Based on meteorological and soil temperature monitoring data compiled by the Department for Geography, Giessen University (L. King), in the Swiss Matter Valley, J. Kuhl investigates the geomorphological changes in the Gornergrat-Stockhorn region. He continues the monitoring of small-scale pattern of permafrost distribution between 3000 and 3400 m asl, with the perspective of a diachronic synoptical mapping of geology, geomorphological changes, permafrost distribution and mass-movement hazards.
As a main outcome of the international symposium organized by L. King and R. Wang (Giessen), in Urumqi, China from August 27 to September 2, participants agreed to apply for an interdisciplinary research project entitled «Water Resources in the Aksu-Tarim River Catchment and the effects of Climate Change» intending to investigate the regional water cycle within the framework of interrelated modules addressing atmospheric, cryospheric and hydrospheric processes and their changes with time. The regional permafrost distribution and especially the role of active layer dynamics will be treated within the cryosphere module.
T. Raab from the group Landscape Ecology and Soil Science (University of Regensburg) started investigations in the valley of the Gállego River, one of the type regions for the reconstruction of Pleistocene glaciations in the Central Spanish Pyrenees. In June and September 2006 field work began on soil sections in the Sabiñánigo-Biescas basin to describe and characterise soil development since the retreat of the Gállego glacier from its LGM-moraines (supposedly 60 ka yrs old). Soil profiles excavated in sediments of different ages provided insight into the pedostratigraphy of landforms. Special attention was paid to the identification of new periods with periglacial dynamics since the LGM.
The Regensburg group carried out research on sites with relict and active periglacial activity in the Front Ranges of Colorado, U.S.A., in the summers of 2005 and 2006. In the framework of a DFG-funded project, M. Leopold, J. Völkel and T. Raab tried to locate permafrost patches at active solifluction lobes and to establish a subsurface model of the weathered zone above the bedrock at the long term ecological research site (LTER) at Niwot Ridge (~3600– 4000 m asl). Combining ground penetrating radar and shallow seismic refraction gave indications about ice lenses. This research continues to give detailed subsurface information of the study area. This project is in cooperation with the University of Colorado at Boulder and the Institute of Arctic and Alpine Research (INSTAAR) represented by N. Caine and P. Birkeland as well as by D. Dethier.
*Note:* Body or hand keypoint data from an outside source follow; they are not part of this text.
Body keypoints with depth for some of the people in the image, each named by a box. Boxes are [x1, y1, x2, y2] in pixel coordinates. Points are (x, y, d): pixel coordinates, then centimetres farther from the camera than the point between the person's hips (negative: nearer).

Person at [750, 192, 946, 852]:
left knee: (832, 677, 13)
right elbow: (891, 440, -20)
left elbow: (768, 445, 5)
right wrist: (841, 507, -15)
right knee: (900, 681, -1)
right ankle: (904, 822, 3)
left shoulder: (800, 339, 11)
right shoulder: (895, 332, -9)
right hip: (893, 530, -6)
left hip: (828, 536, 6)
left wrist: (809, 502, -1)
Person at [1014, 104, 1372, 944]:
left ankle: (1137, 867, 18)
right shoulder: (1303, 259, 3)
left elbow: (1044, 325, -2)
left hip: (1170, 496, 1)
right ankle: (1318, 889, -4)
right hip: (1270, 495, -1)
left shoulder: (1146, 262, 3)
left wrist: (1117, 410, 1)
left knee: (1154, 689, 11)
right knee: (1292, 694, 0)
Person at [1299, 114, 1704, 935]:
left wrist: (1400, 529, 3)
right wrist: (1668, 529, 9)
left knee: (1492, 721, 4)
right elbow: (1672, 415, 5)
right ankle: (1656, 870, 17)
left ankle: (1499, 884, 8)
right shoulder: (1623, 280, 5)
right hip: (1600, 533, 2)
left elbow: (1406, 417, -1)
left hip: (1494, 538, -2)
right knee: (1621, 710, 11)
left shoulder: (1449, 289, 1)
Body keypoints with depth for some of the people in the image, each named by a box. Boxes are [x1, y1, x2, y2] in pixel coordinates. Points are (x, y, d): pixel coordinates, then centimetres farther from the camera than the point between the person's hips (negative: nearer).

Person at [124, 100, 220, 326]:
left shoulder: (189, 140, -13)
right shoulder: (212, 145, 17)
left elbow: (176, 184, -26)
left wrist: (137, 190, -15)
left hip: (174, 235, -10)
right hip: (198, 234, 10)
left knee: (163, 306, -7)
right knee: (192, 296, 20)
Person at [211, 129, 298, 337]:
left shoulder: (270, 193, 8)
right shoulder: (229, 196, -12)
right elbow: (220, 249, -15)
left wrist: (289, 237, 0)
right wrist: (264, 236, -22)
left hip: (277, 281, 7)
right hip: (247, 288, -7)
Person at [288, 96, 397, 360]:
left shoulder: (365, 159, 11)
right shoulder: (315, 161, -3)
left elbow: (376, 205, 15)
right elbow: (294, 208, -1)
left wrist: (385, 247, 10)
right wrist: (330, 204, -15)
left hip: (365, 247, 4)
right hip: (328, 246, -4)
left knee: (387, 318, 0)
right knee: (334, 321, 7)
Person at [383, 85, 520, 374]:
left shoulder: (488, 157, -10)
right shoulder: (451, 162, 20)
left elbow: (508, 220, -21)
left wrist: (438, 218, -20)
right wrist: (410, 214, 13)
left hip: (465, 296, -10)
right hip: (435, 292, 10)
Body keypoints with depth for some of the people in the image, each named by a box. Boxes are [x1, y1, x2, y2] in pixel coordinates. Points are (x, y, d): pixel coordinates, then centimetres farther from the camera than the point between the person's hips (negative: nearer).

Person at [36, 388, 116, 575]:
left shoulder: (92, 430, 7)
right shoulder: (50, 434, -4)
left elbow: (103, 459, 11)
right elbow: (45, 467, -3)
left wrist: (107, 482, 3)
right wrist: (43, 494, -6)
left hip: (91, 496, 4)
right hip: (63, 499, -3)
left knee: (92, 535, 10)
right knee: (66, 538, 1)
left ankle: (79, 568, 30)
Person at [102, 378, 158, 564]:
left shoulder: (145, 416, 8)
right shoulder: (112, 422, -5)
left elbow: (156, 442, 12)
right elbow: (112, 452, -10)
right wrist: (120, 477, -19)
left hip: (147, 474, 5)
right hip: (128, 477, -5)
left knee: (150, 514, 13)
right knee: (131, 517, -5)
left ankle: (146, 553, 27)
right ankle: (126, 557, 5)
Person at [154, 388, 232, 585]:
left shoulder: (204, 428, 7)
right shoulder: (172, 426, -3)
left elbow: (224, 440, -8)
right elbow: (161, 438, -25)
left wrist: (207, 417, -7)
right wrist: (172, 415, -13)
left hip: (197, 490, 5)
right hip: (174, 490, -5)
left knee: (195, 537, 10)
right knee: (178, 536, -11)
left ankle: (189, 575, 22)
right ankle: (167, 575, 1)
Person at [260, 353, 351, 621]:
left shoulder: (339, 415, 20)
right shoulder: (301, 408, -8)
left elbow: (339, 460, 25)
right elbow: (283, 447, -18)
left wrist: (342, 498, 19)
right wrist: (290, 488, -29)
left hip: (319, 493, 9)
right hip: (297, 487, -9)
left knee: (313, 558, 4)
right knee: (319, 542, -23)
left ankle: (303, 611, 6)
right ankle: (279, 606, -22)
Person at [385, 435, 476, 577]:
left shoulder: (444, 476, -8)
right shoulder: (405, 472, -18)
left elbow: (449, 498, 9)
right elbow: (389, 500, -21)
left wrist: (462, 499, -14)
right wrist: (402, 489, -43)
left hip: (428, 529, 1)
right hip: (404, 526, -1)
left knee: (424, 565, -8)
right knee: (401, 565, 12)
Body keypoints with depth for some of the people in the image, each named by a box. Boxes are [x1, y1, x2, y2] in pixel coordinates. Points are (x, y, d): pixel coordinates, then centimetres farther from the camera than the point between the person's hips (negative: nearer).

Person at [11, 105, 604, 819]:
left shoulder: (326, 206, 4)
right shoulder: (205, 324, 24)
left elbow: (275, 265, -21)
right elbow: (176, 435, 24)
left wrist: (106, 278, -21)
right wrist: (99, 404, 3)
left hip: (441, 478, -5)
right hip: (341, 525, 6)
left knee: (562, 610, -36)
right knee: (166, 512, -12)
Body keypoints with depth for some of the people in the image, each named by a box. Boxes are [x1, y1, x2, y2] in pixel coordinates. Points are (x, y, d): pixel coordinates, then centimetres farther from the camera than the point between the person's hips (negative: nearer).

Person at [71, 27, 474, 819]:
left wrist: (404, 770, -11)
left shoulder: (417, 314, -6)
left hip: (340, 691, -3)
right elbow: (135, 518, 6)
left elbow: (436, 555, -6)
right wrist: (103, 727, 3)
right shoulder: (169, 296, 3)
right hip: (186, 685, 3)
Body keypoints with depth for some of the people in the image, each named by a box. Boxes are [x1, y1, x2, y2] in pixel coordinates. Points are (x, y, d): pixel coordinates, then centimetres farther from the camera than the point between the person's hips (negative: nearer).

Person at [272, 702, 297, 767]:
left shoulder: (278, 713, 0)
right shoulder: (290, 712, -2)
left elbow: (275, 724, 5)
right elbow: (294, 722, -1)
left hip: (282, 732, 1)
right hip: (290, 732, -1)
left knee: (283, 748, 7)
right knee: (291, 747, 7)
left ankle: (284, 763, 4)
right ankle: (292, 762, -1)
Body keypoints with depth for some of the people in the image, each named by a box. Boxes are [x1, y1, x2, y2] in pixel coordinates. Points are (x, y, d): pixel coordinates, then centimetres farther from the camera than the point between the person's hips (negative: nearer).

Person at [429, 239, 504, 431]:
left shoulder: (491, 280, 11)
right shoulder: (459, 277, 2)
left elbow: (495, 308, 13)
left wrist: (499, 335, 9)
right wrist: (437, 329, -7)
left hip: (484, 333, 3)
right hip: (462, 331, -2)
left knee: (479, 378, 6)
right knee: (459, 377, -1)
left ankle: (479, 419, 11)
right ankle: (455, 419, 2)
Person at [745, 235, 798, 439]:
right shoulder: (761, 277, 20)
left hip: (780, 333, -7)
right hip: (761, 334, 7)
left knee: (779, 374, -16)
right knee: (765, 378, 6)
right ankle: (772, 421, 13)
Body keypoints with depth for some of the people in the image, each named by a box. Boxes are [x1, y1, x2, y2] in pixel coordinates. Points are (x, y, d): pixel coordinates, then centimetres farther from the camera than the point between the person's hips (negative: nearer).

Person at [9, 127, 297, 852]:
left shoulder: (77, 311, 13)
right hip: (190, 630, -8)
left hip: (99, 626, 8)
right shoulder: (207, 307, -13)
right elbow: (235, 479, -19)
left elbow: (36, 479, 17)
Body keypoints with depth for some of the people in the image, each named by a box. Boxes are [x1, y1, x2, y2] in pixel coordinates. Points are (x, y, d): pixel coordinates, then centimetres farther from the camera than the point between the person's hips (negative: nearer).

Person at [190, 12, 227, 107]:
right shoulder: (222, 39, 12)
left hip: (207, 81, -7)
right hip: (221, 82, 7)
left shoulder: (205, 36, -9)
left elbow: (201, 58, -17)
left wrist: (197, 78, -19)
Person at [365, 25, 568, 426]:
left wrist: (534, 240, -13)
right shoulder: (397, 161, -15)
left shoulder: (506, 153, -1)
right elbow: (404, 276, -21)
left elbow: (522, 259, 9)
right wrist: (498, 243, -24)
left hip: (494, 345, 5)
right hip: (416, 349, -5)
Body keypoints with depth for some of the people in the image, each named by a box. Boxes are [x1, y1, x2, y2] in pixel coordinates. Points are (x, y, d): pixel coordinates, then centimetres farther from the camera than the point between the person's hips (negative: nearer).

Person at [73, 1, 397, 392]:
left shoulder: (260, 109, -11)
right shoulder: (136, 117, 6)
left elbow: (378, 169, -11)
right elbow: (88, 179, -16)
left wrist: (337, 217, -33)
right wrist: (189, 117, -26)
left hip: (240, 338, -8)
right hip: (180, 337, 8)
At the Department of Physical Geography (IPG), Freiburg University, S. Vogt continues to host the SCAR King George Island GIS (SCAR KGIS) project of the SCAR Permanent Committee on Antarctic Geographic Information. This project provides a spatial database for King George Island (South Shetland Islands, Antarctica) with a focus on high-resolution data sets for the periglacial areas. Remote sensing is used to map the permafrost areas as a contribution to IPY/ANTPAS activities.
A. Reuther (Department of Earth Sciences, Dalhousie University, Halifax) dated glacial deposits from various mountain systems. Surface exposure ages from the type section of the Würm glaciation at the former Isar-Loisach glacier west of Munich showed that the glaciers reached their maximum extent at the time of the last glacial maximum. However, the measured age distribution showed that the moraines were exposed to moraine degradation due to the melting of dead ice or periglacial slope processes, exhuming erractics from the moraine matrix during the late glacial (18-15.4 ka). This study illustrated that surface exposure dating can also be used as a capable tool for deciphering times of periglacial surface activity and melting of dead ice.